Julius Jaffé was born in Berlin to the Jaffé family. His father was a Jewish merchant who wanted his son to become a lawyer. However, since he had a fine bass, he decided to become a singer and studied with Kugler and Joseph Elssler in Berlin, then with Giovanni Gentiluomo in Vienna. In 1844 he appeared as an opera-singer in Opava, Austrian Silesia, and then in Lübeck, Halle, Magdeburg, and Cologne. In 1847 he abandoned opera and became an actor. He filled engagements in Bremen (1847–49), Weimar (1849–53), Breslau (1853–56), and in Braunschweig. In 1864 he went to Dresden as successor to Dawison, and was the leading actor of the royal theater there for thirty years. In 1894 he retired with the honorary degree of professor. He took every opportunity to visit the leading German theaters of Europe. He died in Dresden.

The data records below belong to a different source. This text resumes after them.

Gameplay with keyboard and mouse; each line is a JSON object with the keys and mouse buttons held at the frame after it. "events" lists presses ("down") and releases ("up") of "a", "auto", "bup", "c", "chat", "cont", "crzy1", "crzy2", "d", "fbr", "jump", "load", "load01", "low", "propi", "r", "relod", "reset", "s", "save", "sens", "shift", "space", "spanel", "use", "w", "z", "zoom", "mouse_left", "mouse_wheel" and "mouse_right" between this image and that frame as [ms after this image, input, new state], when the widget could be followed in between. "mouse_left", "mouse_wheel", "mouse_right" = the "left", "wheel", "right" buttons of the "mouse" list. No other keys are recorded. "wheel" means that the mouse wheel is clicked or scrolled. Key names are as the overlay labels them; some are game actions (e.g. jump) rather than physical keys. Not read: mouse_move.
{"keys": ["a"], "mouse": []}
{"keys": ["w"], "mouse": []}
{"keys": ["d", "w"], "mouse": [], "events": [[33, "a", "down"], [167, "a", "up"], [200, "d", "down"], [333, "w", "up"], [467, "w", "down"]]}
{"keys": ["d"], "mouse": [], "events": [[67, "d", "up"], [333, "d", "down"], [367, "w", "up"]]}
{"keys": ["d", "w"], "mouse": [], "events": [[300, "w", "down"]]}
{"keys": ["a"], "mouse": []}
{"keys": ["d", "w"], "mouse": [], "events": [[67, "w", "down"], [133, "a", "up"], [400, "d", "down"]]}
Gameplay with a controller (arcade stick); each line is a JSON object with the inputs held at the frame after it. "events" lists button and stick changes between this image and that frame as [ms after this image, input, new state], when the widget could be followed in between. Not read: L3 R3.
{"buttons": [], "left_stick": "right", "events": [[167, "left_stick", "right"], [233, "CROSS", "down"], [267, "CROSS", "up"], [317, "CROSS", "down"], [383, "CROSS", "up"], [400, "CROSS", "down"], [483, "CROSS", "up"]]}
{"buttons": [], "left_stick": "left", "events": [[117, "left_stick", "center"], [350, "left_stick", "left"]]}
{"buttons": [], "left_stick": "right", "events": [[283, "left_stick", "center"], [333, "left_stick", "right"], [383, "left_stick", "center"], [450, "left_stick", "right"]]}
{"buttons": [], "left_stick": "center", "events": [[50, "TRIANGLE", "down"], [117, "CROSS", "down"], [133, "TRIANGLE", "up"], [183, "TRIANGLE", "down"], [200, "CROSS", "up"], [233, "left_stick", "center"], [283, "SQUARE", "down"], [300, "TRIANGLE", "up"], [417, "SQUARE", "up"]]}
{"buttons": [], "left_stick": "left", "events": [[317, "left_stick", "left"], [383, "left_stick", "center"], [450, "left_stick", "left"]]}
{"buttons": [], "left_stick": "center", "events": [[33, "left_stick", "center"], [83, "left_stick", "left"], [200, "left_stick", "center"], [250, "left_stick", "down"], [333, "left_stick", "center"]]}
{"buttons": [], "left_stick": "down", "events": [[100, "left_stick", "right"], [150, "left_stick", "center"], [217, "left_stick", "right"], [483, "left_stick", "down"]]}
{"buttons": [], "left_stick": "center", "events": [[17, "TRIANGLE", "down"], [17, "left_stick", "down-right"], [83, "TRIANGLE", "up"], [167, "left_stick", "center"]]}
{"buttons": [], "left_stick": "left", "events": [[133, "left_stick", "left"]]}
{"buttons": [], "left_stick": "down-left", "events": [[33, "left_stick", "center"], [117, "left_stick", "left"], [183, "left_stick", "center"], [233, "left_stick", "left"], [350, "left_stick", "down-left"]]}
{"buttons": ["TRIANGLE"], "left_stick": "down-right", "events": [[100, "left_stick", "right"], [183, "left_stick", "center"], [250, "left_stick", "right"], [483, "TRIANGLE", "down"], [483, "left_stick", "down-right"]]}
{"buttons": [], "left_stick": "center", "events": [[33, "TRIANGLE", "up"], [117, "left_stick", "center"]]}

He celebrated his stag night on 13th May 1851 with Franz Liszt.

The image shown is from his grave, salvaged after damage from World War II bombing. This grave plaque was sculpted by Carl Seffner.

==Performances==
- Nathan der Weise, Richard III, Shylock, Iago, Franz Moor, Philipp II., Carlos, Tartuffe, Mephistopheles, etc.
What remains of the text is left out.